After seeing Los Angeles Kings forward Justin Williams seemingly always be in the right place at the right time during the Kings’ run to the Stanley Cup, his “clutch” abilities earned him the Conn Smythe Trophy.
It also has put the team in a bit of an awkward position headed into this season.
Once the Kings roll through the 2014-15 season, Williams, 32, could become an unrestricted free agent. There’s no doubt he’s been great for the Kings since arriving in a trade with the Carolina Hurricanes in 2009. Since then, he’s been a fairly steady 15-20 goal per season player who just manages to become superhuman in the playoffs.
Williams will be coming off a contract with a $3.65 million cap hit. Players his age don’t tend to continue getting better as they get older and the Kings have a pair of young players pushing to graduate to his spot on a wing with Anze Kopitar and Dustin Brown.
Tyler Toffoli and Tanner Pearson stepped up big in the playoffs themselves and Toffoli in particular has the offensive touch that has many thinking he’ll be a goal-scoring stud for them for years to come.
The question for Kings GM Dean Lombardi wrests on a couple of matters: The salary cap and when it’s the right time to part ways.
According to CapGeek.com, the Kings have over $59 million committed to next season. While the cap is surely to jump, they’ll have key RFAs to re-sign in Toffoli, Pearson, Kyle Clifford, Jordan Nolan, defenseman Jake Muzzin, and goalie Martin Jones.

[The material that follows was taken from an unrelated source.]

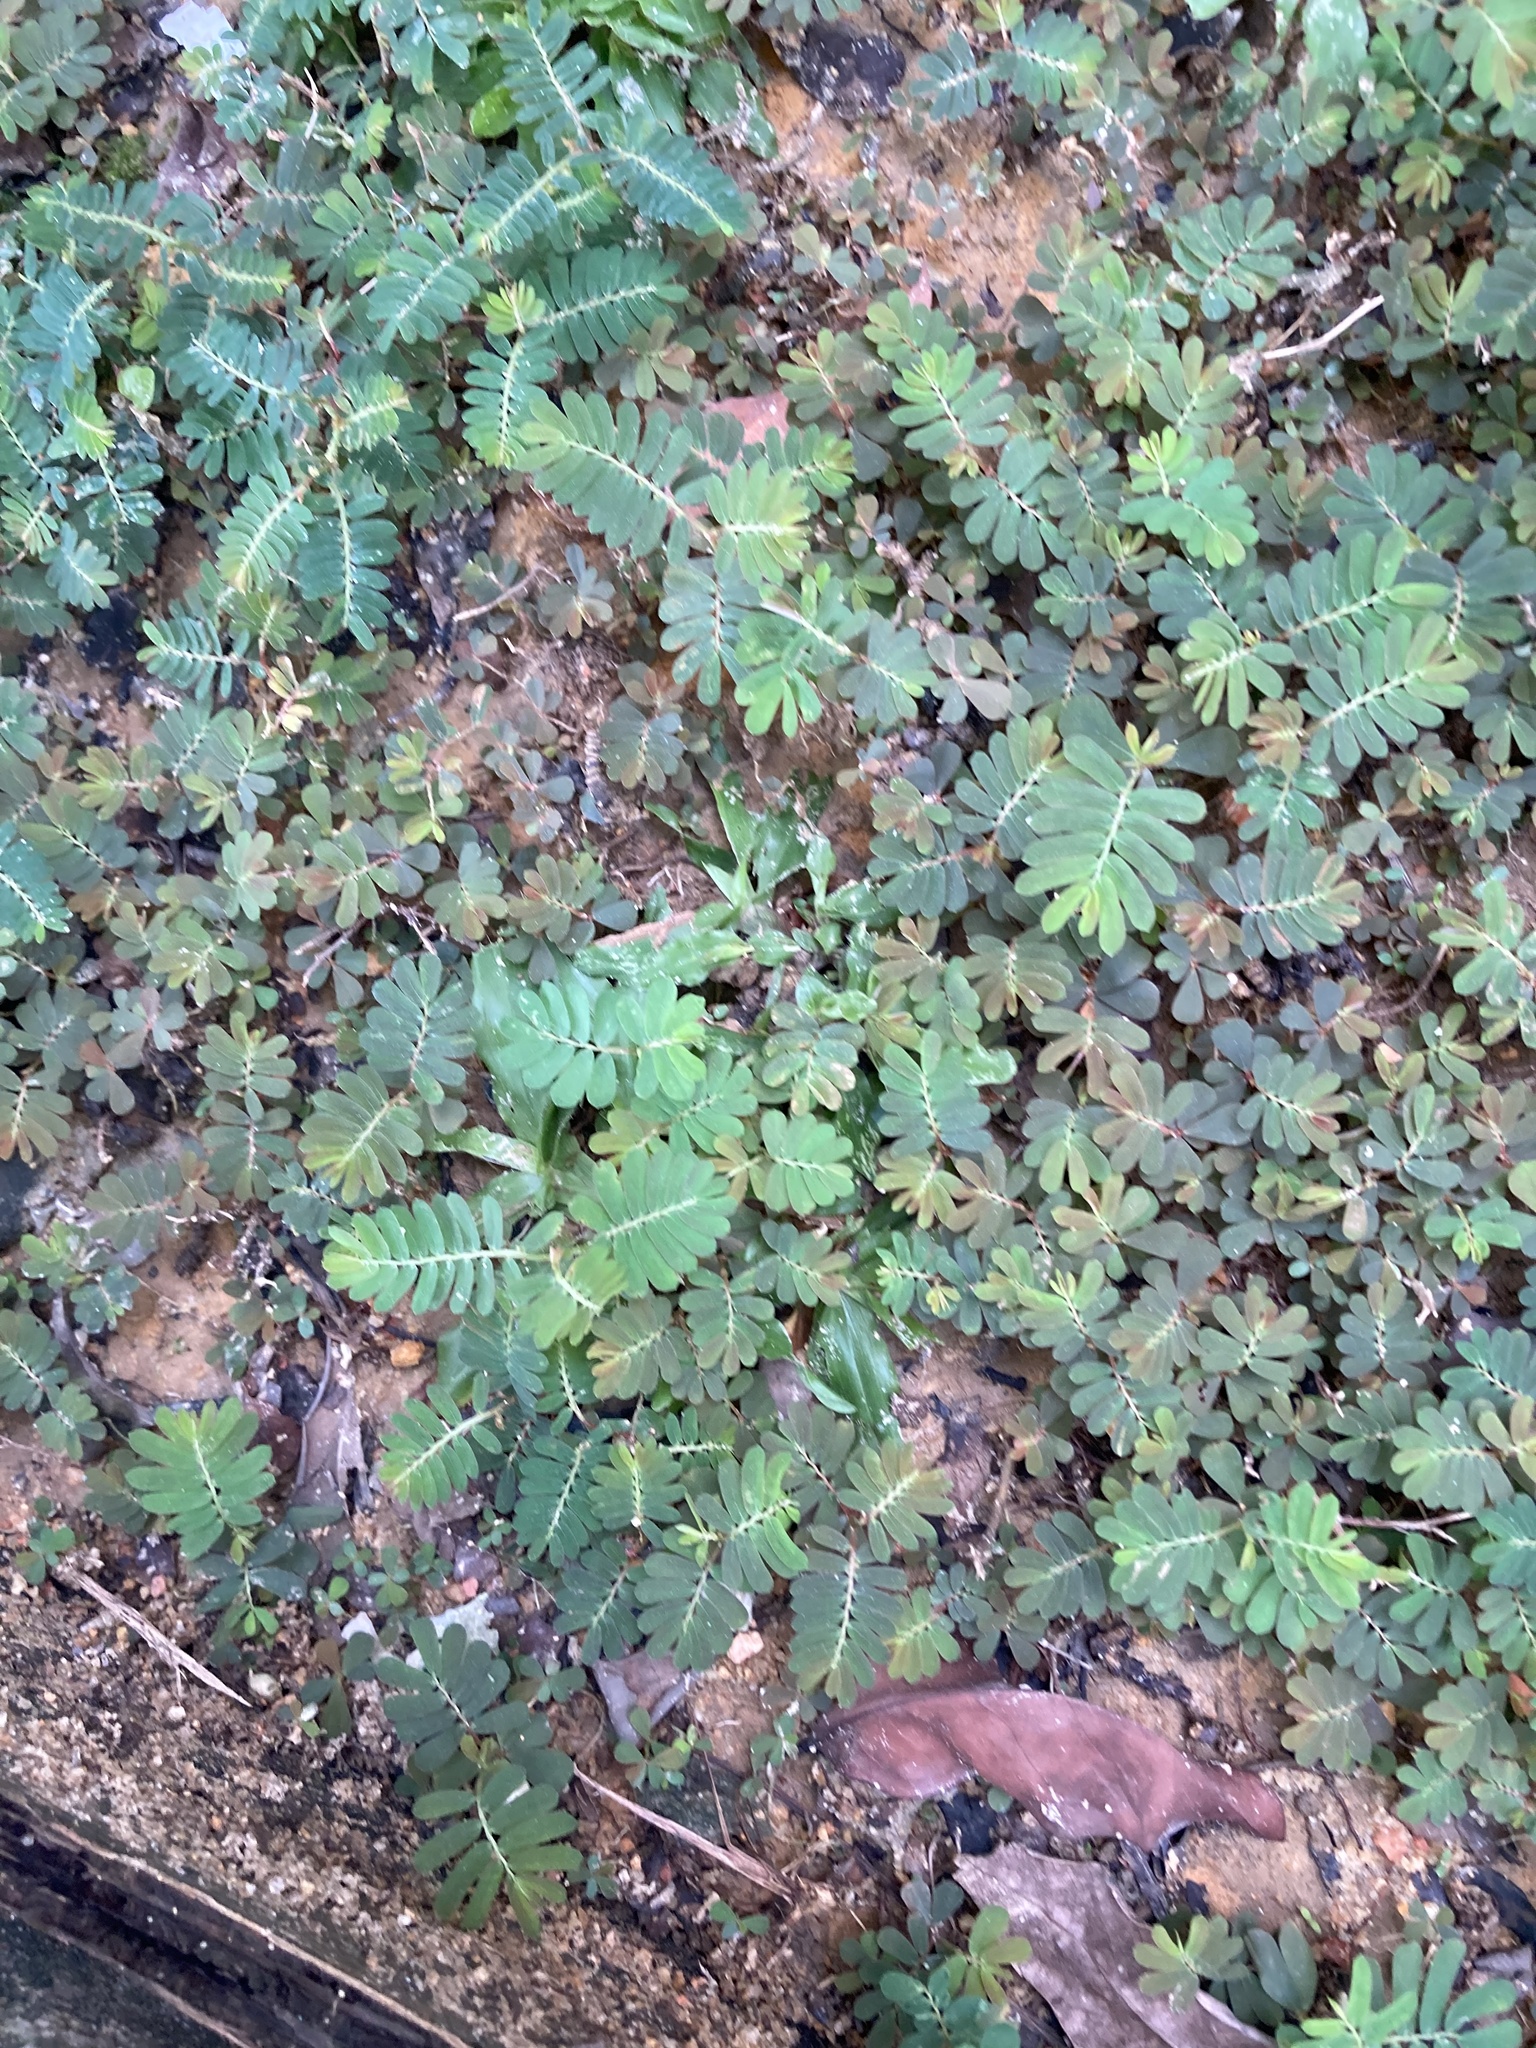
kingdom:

It’s unlikely that all those players would put the Kings in cap peril, but retaining Williams could potentially stunt one of the forwards’ growth. That situation makes it tricky for Lombardi to decide if it’s time to hand the keys over to the kids at forward or re-commit to Williams and potentially give him a raise.
If Lombardi and coach Darryl Sutter feel it’s Toffoli’s time to slide up the lineup, that’d make for an apt time to wish Williams well on his future endeavors and thank him for the Stanley Cups.
Then again, making rosters work with a lot of depth hasn’t been an issue for the Kings and rolling four lines that can beat you has been one of their trademarks. The Kings will find a way to make it work with or without Williams if it comes to that, but another monster postseason with a Stanley Cup could make him an icon impossible to let go in L.A.